The operation of the cache is described as follows. When there is only one block in the slot, it is always uncompressed, and read/write requests are fulfilled just like in Alloy Cache. When an access misses, the block is fetched from the lower level, and then compressed. If both the new block and the old block can fit into the 64-byte slot, they will be stored such that the new block is not the fill block, and the old block becomes the victim block. If the old block is dirty, it is also written back to the lower level, and all upper level sharers are recalled, i.e., it is equivalent to an eviction, except that the block is still stored as the victim. If the two compressed blocks do not fit into the slot, then the victim is just evicted as in a normal cache.

When a read operation hits the victim block, the victim is logically brought into the cache and becomes the fill block, and the current block is logically evicted which will become the victim block. The handling of dirty current block is the same as in a read miss: If it is dirty, then the block will be written back. In all cases, all cached copies in the upper level will be recalled for the current fill block.

When the upper level writes back a dirty block, if the dirty block hits the fill block, then the victim is always evicted, and the fill block is stored uncompressed, in order to avoid the complicated case of recompression. Writes will never hit the victim block, as victim blocks are logically not in the cache, in which case the victim block is just evicted, and the write is performed at the lower level.
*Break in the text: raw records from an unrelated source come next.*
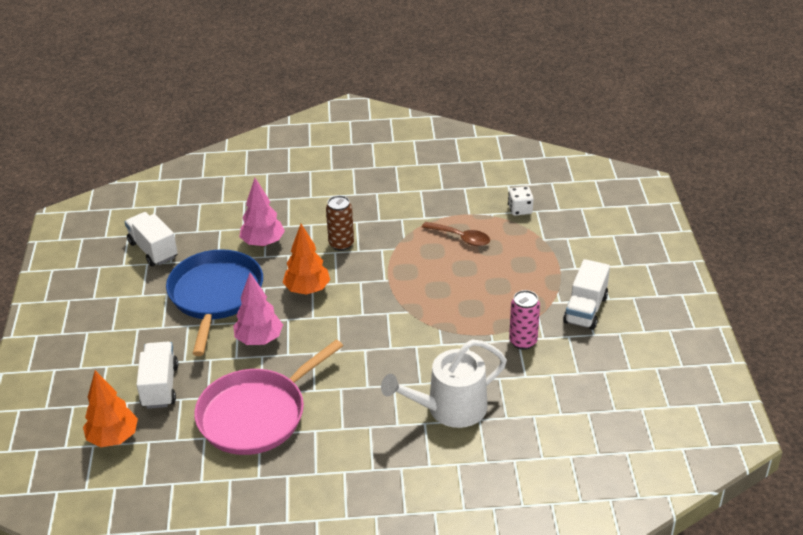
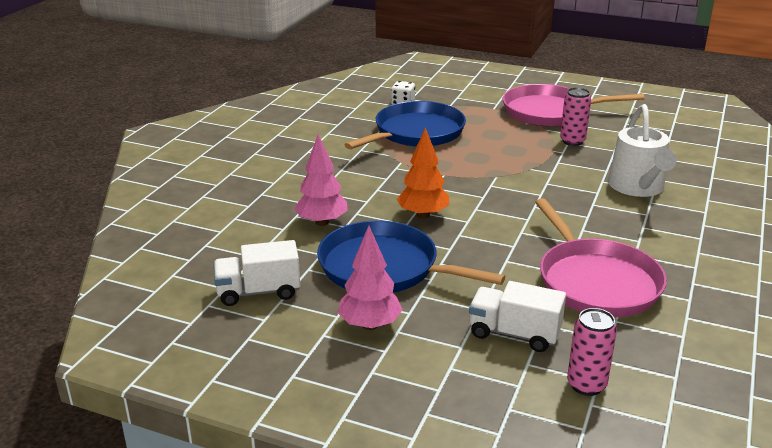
camera: 65 degrees left, 10 degrees down
orange tree [83,370,138,447] -> pink can [567,308,617,396]
pink tree [233,273,283,345] -> pink tree moved to [338,226,403,330]
brown can [326,195,354,251] -> none
brown spoon [422,222,490,246] -> blue pan [344,101,466,149]
white truck [563,259,610,330] -> pink pan [503,84,645,126]

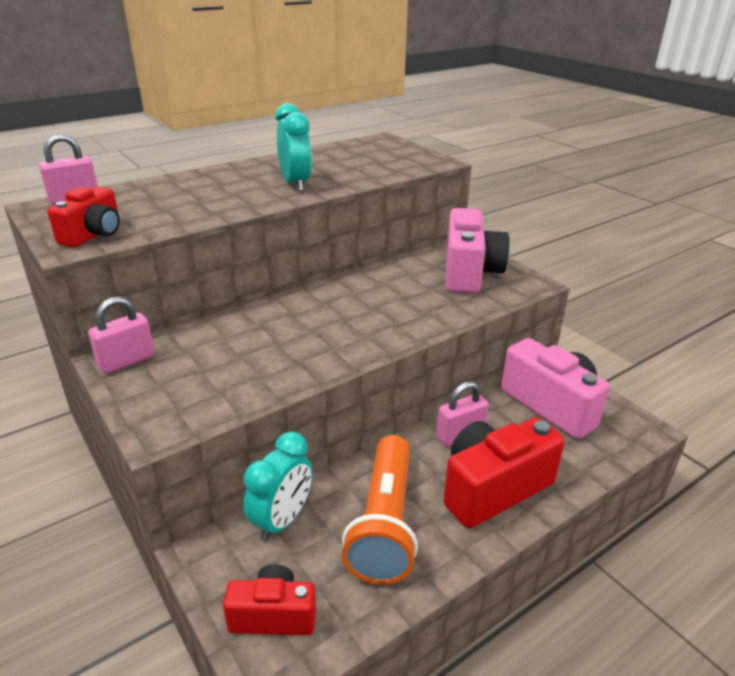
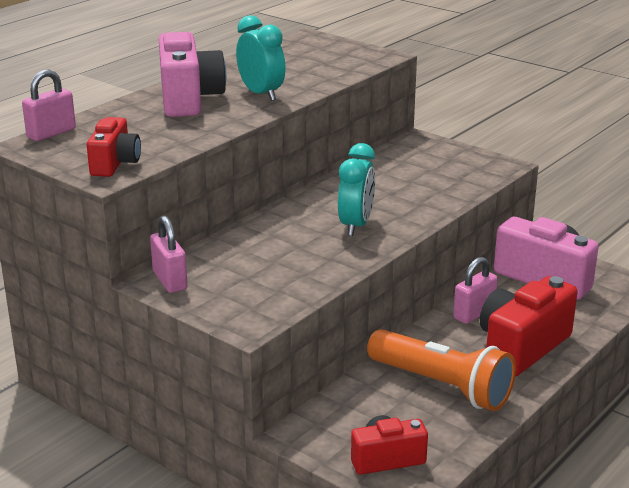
camera: 15 degrees left, 5 degrees down
pink padlock [88,297,155,374] -> pink padlock turned 60 degrees counterclockwise [150,215,188,293]
turquoise clock [243,431,313,541] -> turquoise clock moved to [338,143,375,236]
orange flashlight [342,435,418,585] -> orange flashlight turned 45 degrees counterclockwise [367,329,516,411]
pink camera [445,208,510,294] -> pink camera moved to [159,32,226,117]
The paper also proposes a new compression algorithm called FPC-D. The algorithm processes input blocks in the unit of 32-bit words. It improves over the classical FPC by using 4-bit prefix instead of 3-bit prefix, supporting 16 different patterns. In addition, it performs simple stateful encoding (as opposed to the original FPC which is always state-less) by performing value matching between the current value, the previous value, and the second previous value. This is essentially equivalent to a dictionary of size two. The output of compression consists of a header, which is just an array of 4-bit layouts for each compressed word. The payload for each word is stored after the header as a flat binary structure. The compression circuit can still encode each word independently, which takes roughly 4 cycles for a single block. The decompression circuit first computes the offset of compressed payloads using cascaded adders, and then decompress each word independently.